5. Masalah rumah tangga teman
Penelitian menunjukkan bahwa perceraian cenderung mewabah dalam lingkaran sosial, keluarga, bahkan tempat kerja. Jika suami teman Anda ketahuan berselingkuh, tanpa disadari Anda akan mulai bertanya-tanya apakah hal yang sama mungkin terjadi pada suami Anda. Terlebih jika Anda memiliki sejumlah teman yang bercerai, karena ini membuat Anda berpikir pada perceraian adalah salah satu opsi yang bisa dipertimbangkan.

Bukan berarti Anda harus meninggalkan teman yang rumah tangganya bermasalah. Tentu saja tidak. Cukup tingkatkan kesadaran diri bahwa hubungan setiap orang berbeda-beda, karena terdiri dari dua orang yang memiliki nilai moral dan kepribadian yang berbeda pula. Apa yang terjadi pada rumah tangga sahabat Anda tak bisa dibandingkan dengan rumah tangga Anda.

6. Melupakan kencan
Banyak pasangan setelah menikah, apalagi punya anak, berhenti meluangkan waktu untuk kencan berdua saja. Padahal berkencan sangat penting untuk menghangatkan hubungan, untuk beristirahat sejenak dari berbagai kewajiban rumah tangga, mengurus rumah, mengurus anak, dan sebagainya, dan mengingatkan diri bahwa hubungan bukan sekadar "pekerjaan", tapi komitmen yang didasari rasa cinta.

Tak perlu merencanakan liburan atau bulan madu kedua ke tempat yang jauh-jauh. Berkencan sebaiknya malah dilakukan sering dan rutin, misalnya setiap malam minggu, persis seperti waktu Anda masih berpacaran.

7. Terlalu banyak minta maaf
Jika Anda memang melakukan kesalahan, minta maaf memang sudah sewajarnya. Yang berbahaya adalah jika Anda atau pasangan adalah tipe yang meminta maaf hanya supaya pertengkaran berakhir. Padahal bisa jadi pihak yang meminta maaf tersebut tidak tahu kesalahan apa yang dia lakukan, atau bahkan tahu tapi tidak mengerti kenapa itu jadi kesalahan di mata pasangannya.

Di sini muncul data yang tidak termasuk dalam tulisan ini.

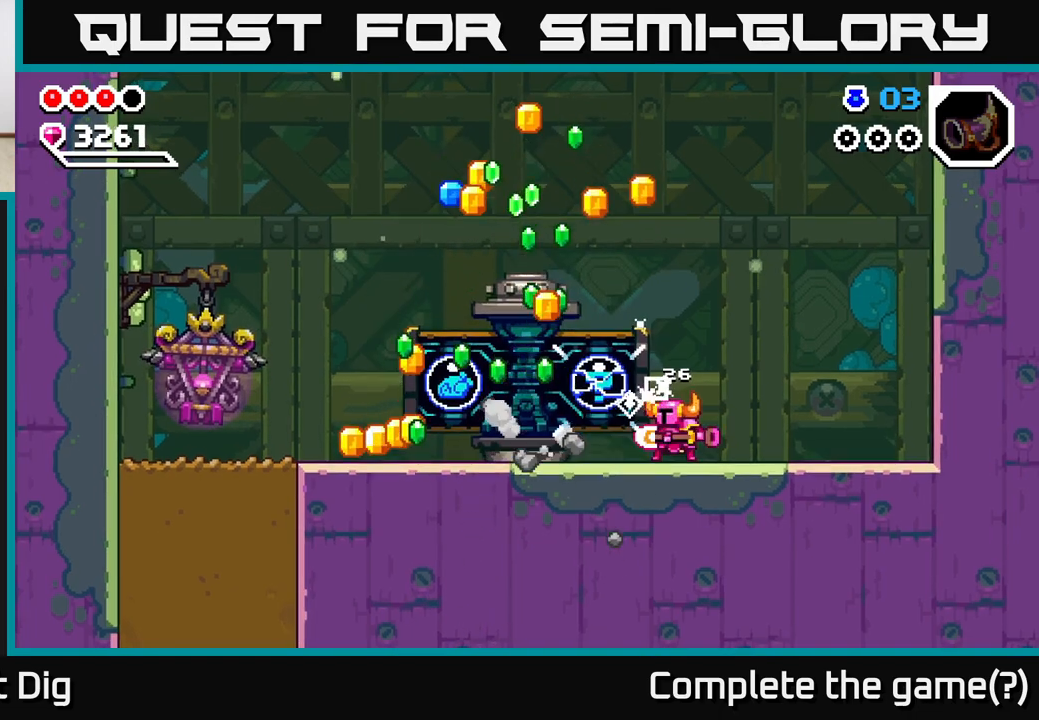
{"buttons": [], "left_stick": "center", "right_stick": "center", "events": [[83, "X", "up"], [150, "X", "down"], [267, "X", "up"]]}
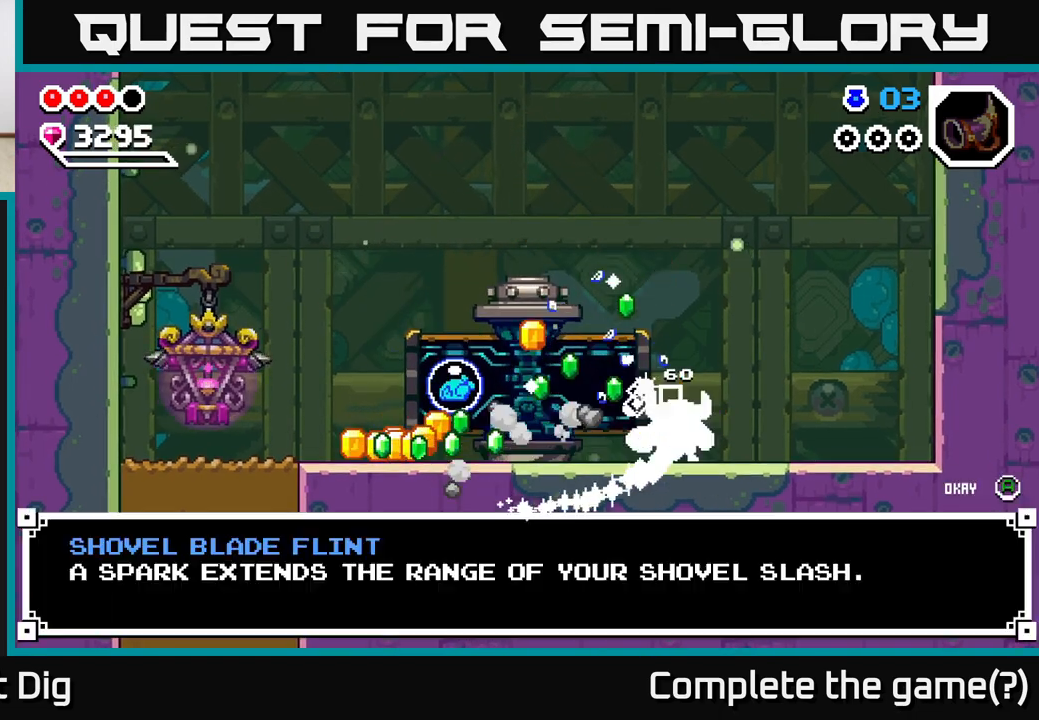
{"buttons": [], "left_stick": "center", "right_stick": "center", "events": [[117, "left_stick", "left"], [483, "left_stick", "center"]]}
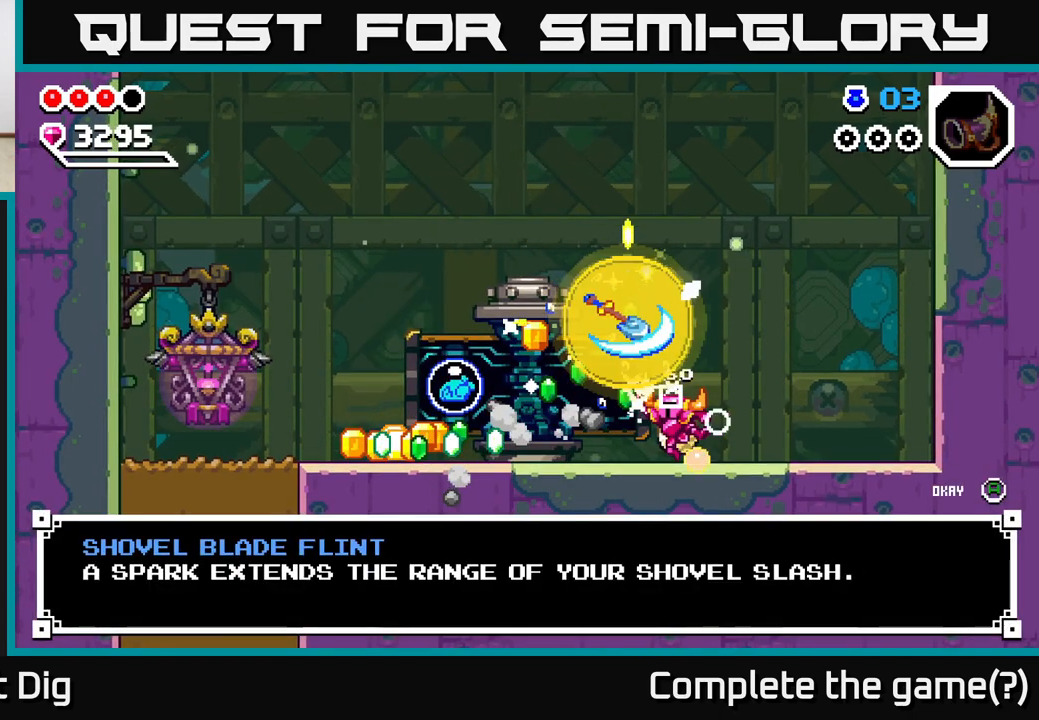
{"buttons": ["A"], "left_stick": "center", "right_stick": "center", "events": [[250, "A", "down"], [317, "A", "up"], [433, "A", "down"]]}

Yang lebih berbahaya adalah jika Anda atau pasangan gemar meminta maaf hanya karena malas bertengkar, tapi dalam hati memendam kesal. Yang terbaik adalah selalu memberi tahu pasangan apa yang Anda rasakan. Jika Anda senang melakukan A, tapi dia tak suka, jangan langsung meminta maaf dan memendam kecewa. Bicarakan pada pasangan kenapa Anda senang melakukan A, dan minta dia untuk mengerti, atau setidaknya cari jalan tengah yang sama-sama menguntungkan.